**Input for this task**
________________________

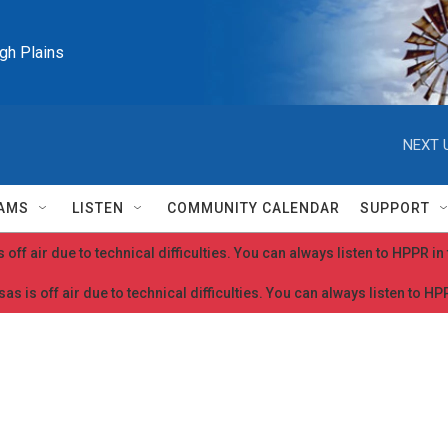
igh Plains
NEXT 
AMS
LISTEN
COMMUNITY CALENDAR
SUPPORT
 off air due to technical difficulties. You can always listen to HPPR i
as is off air due to technical difficulties. You can always listen to H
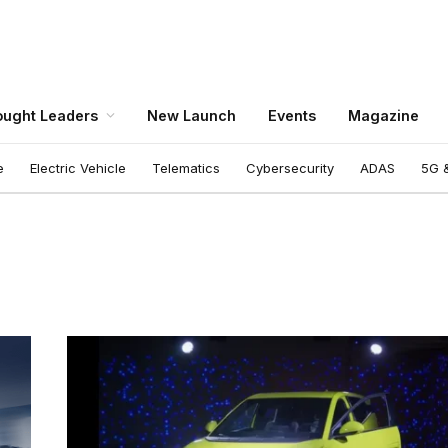
ught Leaders
New Launch
Events
Magazine
e
Electric Vehicle
Telematics
Cybersecurity
ADAS
5G &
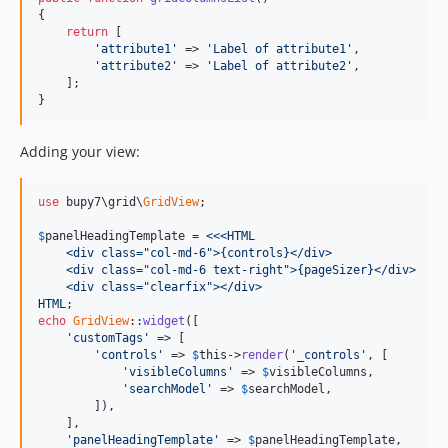
{

return
 [

'attribute1'
 => 
'Label of attribute1'
,

'attribute2'
 => 
'Label of attribute2'
,

    ];

}
Adding your view:
use
 bupy7\grid\
GridView
;

$
panelHeadingTemplate
 =
 <<<HTML
    <div class="col-md-6">{controls}</div>
    <div class="col-md-6 text-right">{pageSizer}</div>
    <div class="clearfix"></div>
HTML
echo
GridView
::
widget
([

'customTags'
 => [

'controls'
 => 
$
this
->
render
(
'_controls'
, [

'visibleColumns'
 => 
$
visibleColumns
,

'searchModel'
 => 
$
searchModel
,

        ]),

    ],

'panelHeadingTemplate'
 => 
$
panelHeadingTemplate
,
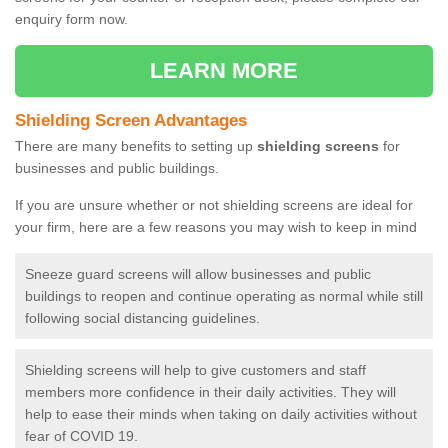
enquiry form now.
LEARN MORE
Shielding Screen Advantages
There are many benefits to setting up
shielding screens
for
businesses and public buildings.
If you are unsure whether or not shielding screens are ideal for
your firm, here are a few reasons you may wish to keep in mind
Sneeze guard screens will allow businesses and public
buildings to reopen and continue operating as normal while still
following social distancing guidelines.
Shielding screens will help to give customers and staff
members more confidence in their daily activities. They will
help to ease their minds when taking on daily activities without
fear of COVID 19.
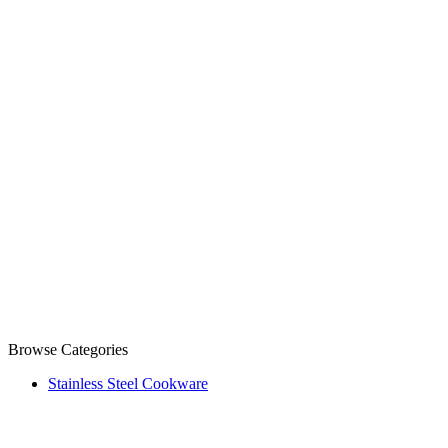
Browse Categories
Stainless Steel Cookware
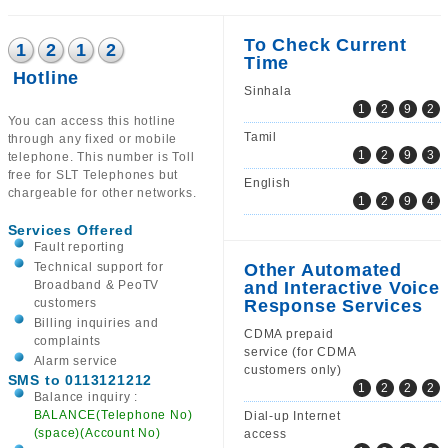
To Check Current
1
2
1
2
Time
Hotline
Sinhala
1
2
9
2
You can access this hotline
Tamil
through any fixed or mobile
1
2
9
3
telephone. This number is Toll
free for SLT Telephones but
English
chargeable for other networks.
1
2
9
4
Services Offered
Fault reporting
Technical support for
Other Automated
Broadband & PeoTV
and Interactive Voice
customers
Response Services
Billing inquiries and
CDMA prepaid
complaints
service (for CDMA
Alarm service
customers only)
SMS to 0113121212
1
2
2
2
Balance inquiry :
BALANCE(Telephone No)
Dial-up Internet
(space)(Account No)
access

________________________

**Task statement**
The listing should be transcribed exactly. No picture is to appear in the transcription.

**Task output**
igh Plains
NEXT 
AMS
LISTEN
COMMUNITY CALENDAR
SUPPORT
 off air due to technical difficulties. You can always listen to HPPR i
as is off air due to technical difficulties. You can always listen to H
ught Leaders
New Launch
Events
Magazine
e
Electric Vehicle
Telematics
Cybersecurity
ADAS
5G &
{

return
 [

'attribute1'
 => 
'Label of attribute1'
,

'attribute2'
 => 
'Label of attribute2'
,

    ];

}
Adding your view:
use
 bupy7\grid\
GridView
;

$
panelHeadingTemplate
 =
 <<<HTML
    <div class="col-md-6">{controls}</div>
    <div class="col-md-6 text-right">{pageSizer}</div>
    <div class="clearfix"></div>
HTML
echo
GridView
::
widget
([

'customTags'
 => [

'controls'
 => 
$
this
->
render
(
'_controls'
, [

'visibleColumns'
 => 
$
visibleColumns
,

'searchModel'
 => 
$
searchModel
,

        ]),

    ],

'panelHeadingTemplate'
 => 
$
panelHeadingTemplate
,
enquiry form now.
LEARN MORE
Shielding Screen Advantages
There are many benefits to setting up
shielding screens
for
businesses and public buildings.
If you are unsure whether or not shielding screens are ideal for
your firm, here are a few reasons you may wish to keep in mind
Sneeze guard screens will allow businesses and public
buildings to reopen and continue operating as normal while still
following social distancing guidelines.
Shielding screens will help to give customers and staff
members more confidence in their daily activities. They will
help to ease their minds when taking on daily activities without
fear of COVID 19.
Browse Categories
Stainless Steel Cookware
To Check Current
1
2
1
2
Time
Hotline
Sinhala
1
2
9
2
You can access this hotline
Tamil
through any fixed or mobile
1
2
9
3
telephone. This number is Toll
free for SLT Telephones but
English
chargeable for other networks.
1
2
9
4
Services Offered
Fault reporting
Technical support for
Other Automated
Broadband & PeoTV
and Interactive Voice
customers
Response Services
Billing inquiries and
CDMA prepaid
complaints
service (for CDMA
Alarm service
customers only)
SMS to 0113121212
1
2
2
2
Balance inquiry :
BALANCE(Telephone No)
Dial-up Internet
(space)(Account No)
access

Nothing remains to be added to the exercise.